Let’s take the best model - that pretty little VotingEnsemble - for a spin and see how it handles.

P.S. if you want to try the next part without having to run Automated ML EVERY.SINGLE.TIME, use this snippet to load the latest model available.

from azureml.core import Experiment
from azureml.train.automl.run import AutoMLRun

experiment = Experiment(ws, "AutoML-Forecasting")
runs = list(experiment.get_runs()) 

run = AutoMLRun(experiment, runs[0].id)
best_run, best_model = run.get_output()

Predicting the Future

Now, before we use the model for anything, we need to prepare a dataframe with a single Date column containing the dates we want to make forecasts for. That’s just how it works. There are a couple of things you need to keep in mind here:

  • The first day for which we want forecasts has to be immediately following the last day of the training data. This means that if you’ve trained your model on data up to and including 2021-01-21 like I did, then you’ll need to have 2021-01-22 as the first forecast target.
  • You can actually forecast more than 1 day, by using the model’s forecast method. Calling forecast will apply the forecasting model for each and every date, starting at the forecast origin and then successively forecasting each day up until the last one. It’s quite cool.
from datetime import datetime

range = pd.date_range(datetime(2021,1,22), datetime(2021,1,30))

forecast_df = pd.DataFrame({ 'Date': range })

Now that we’ve built the dataset, using the model is quite straightforward - we’ll just call forecast and this time, we can hope for the best 🤞.

forecast, transformed_df = best_model.forecast(forecast_df)

We get two things out of forecast, first one being an array with the forecasted values, and the second one being the transformed input dataframe, just in case you wanted to see exactly how it was processed by the featurizer.

Let’s look at the forecast first, and then compare it with the exchange rates from our two held out days.

Jan 25 Edit: I’ve updated the chart with the latest actuals so you can see how the difference gets amplified over time

pretty_df = forecast_df.copy().set_index('Date')
pretty_df['ETH-USD-forecast'] = forecast
pretty_df['ETH-USD'] = df['ETH-USD']

pretty_df[['ETH-USD', 'ETH-USD-forecast']].plot(figsize=(16,6))
Could be worse I guess

Ouch. 🤕

The coming days should speak more about how well it performs, but so far it certainly looks like there’s room for improvement. That’s good news, it means I’ll have something to explore in the next posts of this series, so yay for me I guess?

Until then, you should definitely try this out yourself. Copy the code, tweak the settings (have you tried multiple lags? or generating holiday features for CN?), let it run for a longer time. See what happens. But whatever you do, just don’t use it as guidance for buying crypto, that would just break my little heart.

Epilogue: Analyzing Model Performance

Looking at the actuals versus forecasted chart, it does look like our model doesn’t work that well. But what if it’s just a fluke? What if it’s a particularly vicious streak of bad luck?
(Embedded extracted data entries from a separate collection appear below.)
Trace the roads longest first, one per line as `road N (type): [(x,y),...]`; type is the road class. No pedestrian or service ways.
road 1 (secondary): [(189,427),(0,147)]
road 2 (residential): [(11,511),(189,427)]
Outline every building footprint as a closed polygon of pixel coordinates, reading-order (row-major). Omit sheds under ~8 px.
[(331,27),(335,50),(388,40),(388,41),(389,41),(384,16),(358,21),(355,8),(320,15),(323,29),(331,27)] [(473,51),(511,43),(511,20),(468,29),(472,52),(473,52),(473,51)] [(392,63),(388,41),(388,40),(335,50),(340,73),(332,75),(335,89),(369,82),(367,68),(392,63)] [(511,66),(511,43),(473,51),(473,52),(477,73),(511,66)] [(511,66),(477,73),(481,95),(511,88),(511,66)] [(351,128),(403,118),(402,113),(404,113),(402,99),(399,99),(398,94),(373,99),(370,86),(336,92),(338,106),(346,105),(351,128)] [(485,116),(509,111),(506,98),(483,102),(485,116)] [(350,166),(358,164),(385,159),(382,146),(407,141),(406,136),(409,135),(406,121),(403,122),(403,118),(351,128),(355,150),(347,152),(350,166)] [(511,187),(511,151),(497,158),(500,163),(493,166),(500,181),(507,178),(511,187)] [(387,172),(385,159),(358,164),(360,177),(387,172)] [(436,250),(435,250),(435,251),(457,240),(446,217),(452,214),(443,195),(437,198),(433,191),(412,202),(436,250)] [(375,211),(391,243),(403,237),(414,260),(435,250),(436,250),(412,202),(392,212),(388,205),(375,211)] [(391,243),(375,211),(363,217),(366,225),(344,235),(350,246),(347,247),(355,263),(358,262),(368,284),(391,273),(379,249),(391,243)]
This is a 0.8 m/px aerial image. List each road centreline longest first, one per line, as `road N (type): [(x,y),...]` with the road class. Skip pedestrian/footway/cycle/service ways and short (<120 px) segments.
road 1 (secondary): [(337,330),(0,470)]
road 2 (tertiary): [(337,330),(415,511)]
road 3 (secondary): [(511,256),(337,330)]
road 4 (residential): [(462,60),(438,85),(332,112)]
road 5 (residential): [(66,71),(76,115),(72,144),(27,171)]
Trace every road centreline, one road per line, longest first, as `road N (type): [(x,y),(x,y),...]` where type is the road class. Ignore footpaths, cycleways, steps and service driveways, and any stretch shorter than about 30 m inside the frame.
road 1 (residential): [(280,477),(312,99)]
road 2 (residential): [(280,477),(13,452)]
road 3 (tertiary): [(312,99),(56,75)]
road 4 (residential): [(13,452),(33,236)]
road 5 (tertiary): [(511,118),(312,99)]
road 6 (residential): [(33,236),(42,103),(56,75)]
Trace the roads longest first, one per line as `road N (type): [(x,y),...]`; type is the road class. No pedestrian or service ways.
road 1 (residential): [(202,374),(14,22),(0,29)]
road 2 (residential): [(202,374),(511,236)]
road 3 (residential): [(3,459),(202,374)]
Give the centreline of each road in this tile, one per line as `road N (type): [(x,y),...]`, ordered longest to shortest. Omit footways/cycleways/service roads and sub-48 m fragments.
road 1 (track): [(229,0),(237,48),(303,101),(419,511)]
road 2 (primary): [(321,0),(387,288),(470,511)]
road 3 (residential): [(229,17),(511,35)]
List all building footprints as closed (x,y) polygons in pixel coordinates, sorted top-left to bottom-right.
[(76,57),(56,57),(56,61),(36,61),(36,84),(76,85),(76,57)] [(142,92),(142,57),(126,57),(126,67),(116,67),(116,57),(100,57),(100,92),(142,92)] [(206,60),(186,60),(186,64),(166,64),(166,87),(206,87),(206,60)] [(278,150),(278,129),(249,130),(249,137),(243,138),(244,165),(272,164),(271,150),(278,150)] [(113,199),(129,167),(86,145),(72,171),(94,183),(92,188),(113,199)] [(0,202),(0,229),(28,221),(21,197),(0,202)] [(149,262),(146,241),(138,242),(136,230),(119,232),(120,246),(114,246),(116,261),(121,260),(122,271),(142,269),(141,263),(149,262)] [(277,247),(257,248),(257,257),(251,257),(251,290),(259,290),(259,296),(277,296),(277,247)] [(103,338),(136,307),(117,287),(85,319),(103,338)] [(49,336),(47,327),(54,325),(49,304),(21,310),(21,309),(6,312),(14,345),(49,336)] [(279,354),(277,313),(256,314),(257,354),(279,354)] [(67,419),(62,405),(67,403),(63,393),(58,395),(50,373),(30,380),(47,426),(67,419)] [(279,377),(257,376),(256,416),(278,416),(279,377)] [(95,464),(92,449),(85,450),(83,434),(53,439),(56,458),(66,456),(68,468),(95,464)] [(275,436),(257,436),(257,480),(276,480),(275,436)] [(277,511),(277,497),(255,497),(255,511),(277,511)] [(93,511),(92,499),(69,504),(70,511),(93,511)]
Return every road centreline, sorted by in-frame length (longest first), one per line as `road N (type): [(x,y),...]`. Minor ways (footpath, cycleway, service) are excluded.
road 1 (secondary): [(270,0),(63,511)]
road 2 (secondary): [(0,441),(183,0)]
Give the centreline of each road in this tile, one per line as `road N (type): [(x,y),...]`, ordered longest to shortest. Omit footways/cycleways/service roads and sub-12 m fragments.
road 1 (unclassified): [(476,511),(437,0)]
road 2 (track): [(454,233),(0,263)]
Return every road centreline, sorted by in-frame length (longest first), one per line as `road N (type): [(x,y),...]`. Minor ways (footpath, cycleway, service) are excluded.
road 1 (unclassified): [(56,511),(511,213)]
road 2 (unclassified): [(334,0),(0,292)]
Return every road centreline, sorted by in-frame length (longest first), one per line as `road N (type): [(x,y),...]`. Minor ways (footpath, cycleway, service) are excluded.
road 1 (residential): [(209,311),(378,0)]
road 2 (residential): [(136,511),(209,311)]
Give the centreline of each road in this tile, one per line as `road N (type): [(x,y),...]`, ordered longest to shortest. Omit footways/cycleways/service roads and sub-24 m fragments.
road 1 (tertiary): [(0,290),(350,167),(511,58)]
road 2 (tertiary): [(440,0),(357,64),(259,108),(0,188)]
Luckily, Automated ML computes a series of performance metrics for each and every model it trains, and we can access those metrics easily, using the RunDetails widget.

from azureml.widgets import RunDetails

RunDetails(best_run).show()

First thing we’ll look at is the actual Mean Absolute Error in the Metrics tab, this should tell us just how bad our model messes up, on average.

mean_absolute_error     114.18599192085286

With a mean error of ~114.16, our “performance” is definitely more than just a fluke - it means our model will, on average, be 114 USD off when forecasting exchange rates.

The charts below repeat that sentiment, with the Predicted vs. True graph showing a “less than optimal” relationship between the actual and predicted values, and the Residuals graph pointing toward our model’s tendency to consistently predict values lower than the actual values (go here for a more in-depth explanation of those metrics).

Predicted versus True
Residuals

All in all, we’ve got work to do. But don’t worry, it’ll be fun.

Coming Your Way in 2021

Hope you’ve enjoyed the first in this series of articles, I plan to gradually expand and develop this concept into a full fledged app and document each step of the process along the way.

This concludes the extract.